The Advocacy Charter includes three of our points of concern, including the amended regulation on the issuing and annual renewal of licenses to individual lawyers and law firms. In short, the executive branch (the Chinese Ministry of Justice) has supervision over the issuing of these licenses. Human rights lawyers and offices where these lawyers are active are at risk of losing their license; authorities threaten to withdraw licenses or they are actually being withdrawn. According to our information, several human rights lawyers working on sensitive cases have lost their licenses the past year. The Chinese authorities also put pressure on the law firms where the lawyers concerned work by threating that the firm itself may not pass the annual review should the firm not discharge the lawyers concerned. This means that human rights lawyers not only run the risk to lose their license, but also their job and their income.

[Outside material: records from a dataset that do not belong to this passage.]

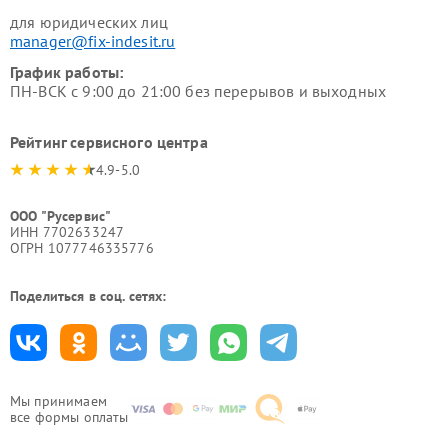
для юридических лиц
manager@fix-indesit.ru
График работы:
ПН-ВСК с 9:00 до 21:00 без перерывов и выходных
Рейтинг сервисного центра
4.9-5.0
ООО "Русервис"
ИНН 7702633247
ОГРН 1077746335776
Поделиться в соц. сетях:
Мы принимаем
все формы оплаты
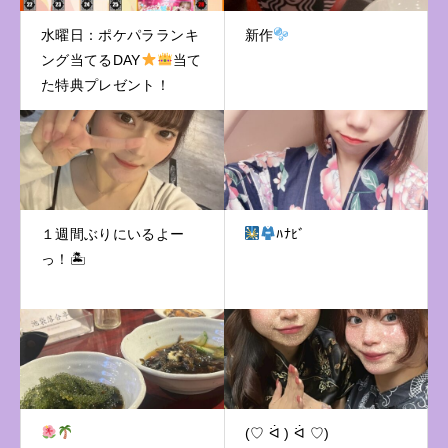
水曜日：ポケパラランキ
新作
ング当てるDAY
当て
た特典プレゼント！
１週間ぶりにいるよー
ﾊﾅﾋﾞ
っ！🏝
(♡ ᐛ ) ᐛ ♡)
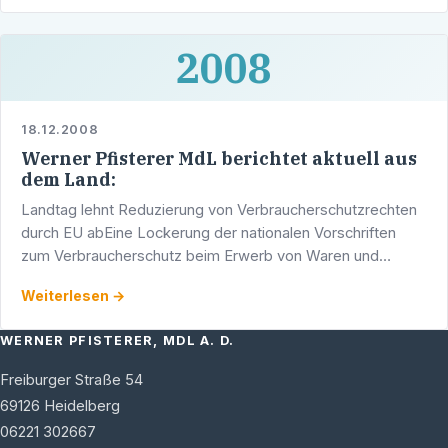
2008
18.12.2008
Werner Pfisterer MdL berichtet aktuell aus
dem Land:
Landtag lehnt Reduzierung von Verbraucherschutzrechten
durch EU abEine Lockerung der nationalen Vorschriften
zum Verbraucherschutz beim Erwerb von Waren und
Dienstleistungen durch die von der EU vorgeschlagene …
Weiterlesen →
WERNER PFISTERER, MDL A. D.
Freiburger Straße 54
69126
Heidelberg
06221 302667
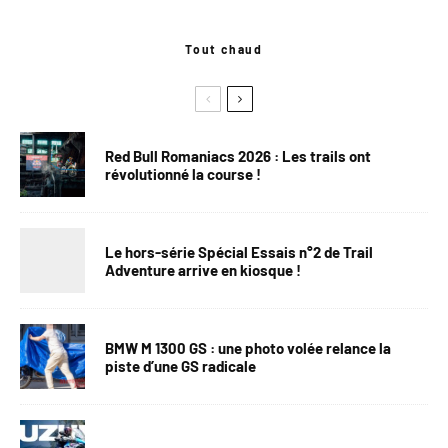
Tout chaud
Red Bull Romaniacs 2026 : Les trails ont
révolutionné la course !
Le hors-série Spécial Essais n°2 de Trail
Adventure arrive en kiosque !
BMW M 1300 GS : une photo volée relance la
piste d’une GS radicale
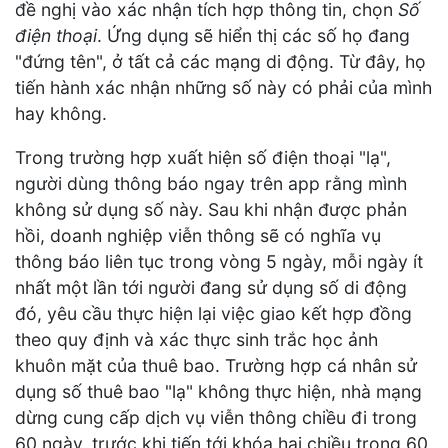
đề nghị vào xác nhận tích hợp thông tin, chọn
Số
điện thoại
. Ứng dụng sẽ hiển thị các số họ đang
"đứng tên", ở tất cả các mạng di động. Từ đây, họ
tiến hành xác nhận những số này có phải của mình
hay không.
Trong trường hợp xuất hiện số điện thoại "lạ",
người dùng thông báo ngay trên app rằng mình
không sử dụng số này. Sau khi nhận được phản
hồi, doanh nghiệp viễn thông sẽ có nghĩa vụ
thông báo liên tục trong vòng 5 ngày, mỗi ngày ít
nhất một lần tới người đang sử dụng số di động
đó, yêu cầu thực hiện lại việc giao kết hợp đồng
theo quy định và xác thực sinh trắc học ảnh
khuôn mặt của thuê bao. Trường hợp cá nhân sử
dụng số thuê bao "lạ" không thực hiện, nhà mạng
dừng cung cấp dịch vụ viễn thông chiều đi trong
60 ngày, trước khi tiến tới khóa hai chiều trong 60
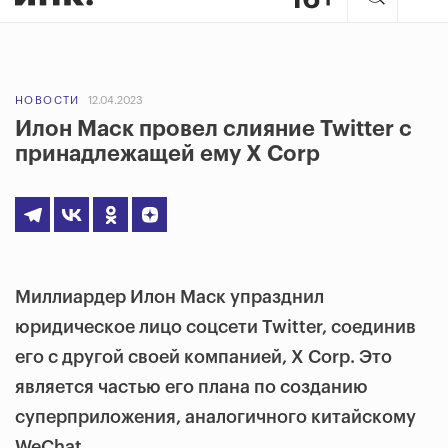
НОВОСТИ
12.04.2023
Илон Маск провел слияние Twitter с
принадлежащей ему X Corp
Миллиардер Илон Маск упразднил
юридическое лицо соцсети Twitter, соединив
его с другой своей компанией, X Corp. Это
является частью его плана по созданию
суперприложения, аналогичного китайскому
WeChat.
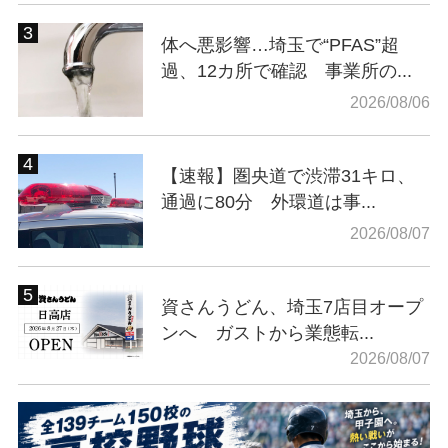
体へ悪影響…埼玉で“PFAS”超
過、12カ所で確認 事業所の...
2026/08/06
【速報】圏央道で渋滞31キロ、
通過に80分 外環道は事...
2026/08/07
資さんうどん、埼玉7店目オープ
ンへ ガストから業態転...
2026/08/07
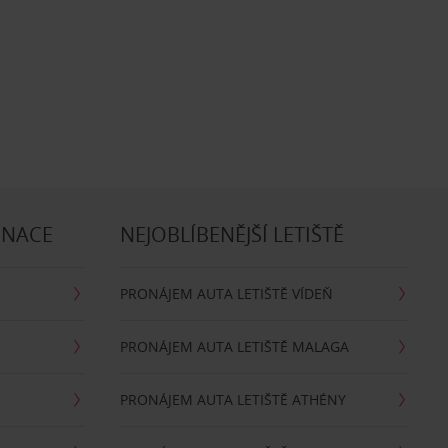
INACE
NEJOBLÍBENĚJŠÍ LETIŠTĚ
PRONÁJEM AUTA LETIŠTĚ VÍDEŇ
PRONÁJEM AUTA LETIŠTĚ MALAGA
PRONÁJEM AUTA LETIŠTĚ ATHÉNY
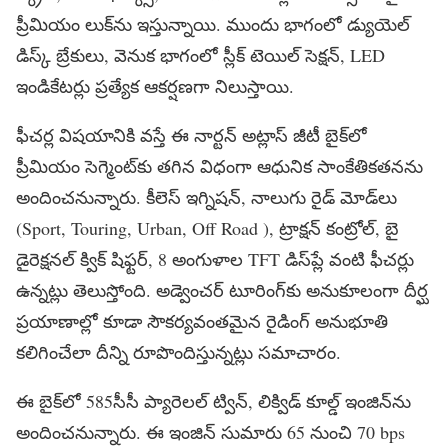
ప్రీమియం లుక్‌ను ఇస్తున్నాయి. ముందు భాగంలో డ్యుయెల్
డిస్క్ బ్రేకులు, వెనుక భాగంలో స్లీక్ టెయిల్ సెక్షన్,
LED
ఇండికేటర్లు ప్రత్యేక ఆకర్షణగా నిలుస్తాయి.
ఫీచర్ల విషయానికి వస్తే ఈ నార్టన్ అట్లాస్ జీటీ బైక్‌లో
ప్రీమియం సెగ్మెంట్‌కు తగిన విధంగా ఆధునిక సాంకేతికతనను
అందించనున్నారు. కీలెస్ ఇగ్నిషన్, నాలుగు రైడ్ మోడ్‌లు
(Sport, Touring, Urban, Off Road
), ట్రాక్షన్ కంట్రోల్, బై
డైరెక్షనల్ క్విక్ షిఫ్టర్, 8 అంగుళాల
TFT
డిస్‌ప్లే వంటి ఫీచర్లు
ఉన్నట్లు తెలుస్తోంది. అడ్వెంచర్ టూరింగ్‌కు అనుకూలంగా దీర్ఘ
ప్రయాణాల్లో కూడా సౌకర్యవంతమైన రైడింగ్ అనుభూతి
కలిగించేలా దీన్ని రూపొందిస్తున్నట్లు సమాచారం.
ఈ బైక్‌లో 585సీసీ ప్యారెలల్ ట్విన్, లిక్విడ్ కూల్డ్ ఇంజిన్‌ను
అందించనున్నారు. ఈ ఇంజిన్ సుమారు 65 నుంచి 70
bps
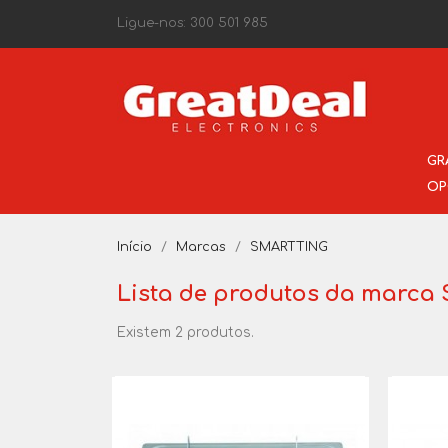
Ligue-nos:
300 501 985
GR
OP
Início
Marcas
SMARTTING
Lista de produtos da marca
Existem 2 produtos.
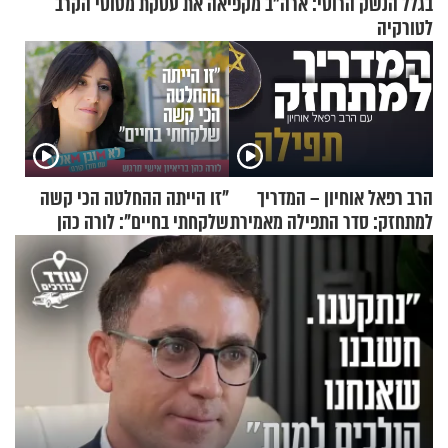
בגלל הנשק הרוסי: ארה"ב מקפיאה את עסקת מטוסי הקרב
לטורקיה
הרב רפאל אוחיון – המדריך
"זו הייתה ההחלטה הכי קשה
למתחזק: סדר התפילה מאמירת
שלקחתי בחיים": לורה כהן
הקורבנות ועד קריאת שמע
בריאיון אישי מרגש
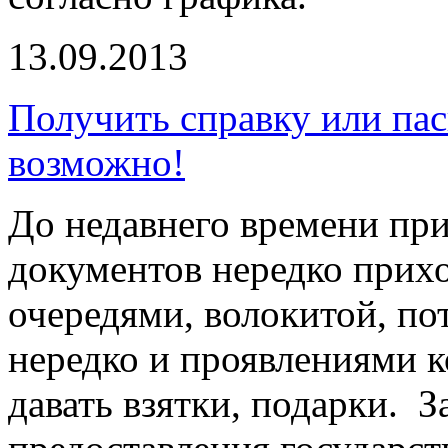
13.09.2013
Получить справку или пас
возможно!
До недавнего времени пр
документов нередко прихо
очередями, волокитой, пот
нередко и проявлениями 
давать взятки, подарки.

We also drew attention to the changed regulations in China that enable the government to impose the administrative law measure of ‘Residential Surveillance in Undesignated Locations’. Lawyers can be arrested without warning and held in locations that are unknown to family and the lawyer of the person in custody. They are detained without judicial review. Various lawyers have been missing since 2015 and are most likely in this form of detention.

The UPR pre-session began on October 9, 2018 at 12:00. During this session various representatives from national organizations spoke. Some of these national organizations also called attention to the situation of human rights lawyers. Our Advocay Charter was at the entrance and exit of this meeting room and was taken by a large number of representatives.

After the session we had the opportunity to speak to several permanent representatives.

After all these impressions and encounters, it was time for a spot on the terrace overlooking Lake Geneva and the Jet d ‘Eau, from where we write this report. At 21:00 we will fly back to Amsterdam. It was a very special and successful trip.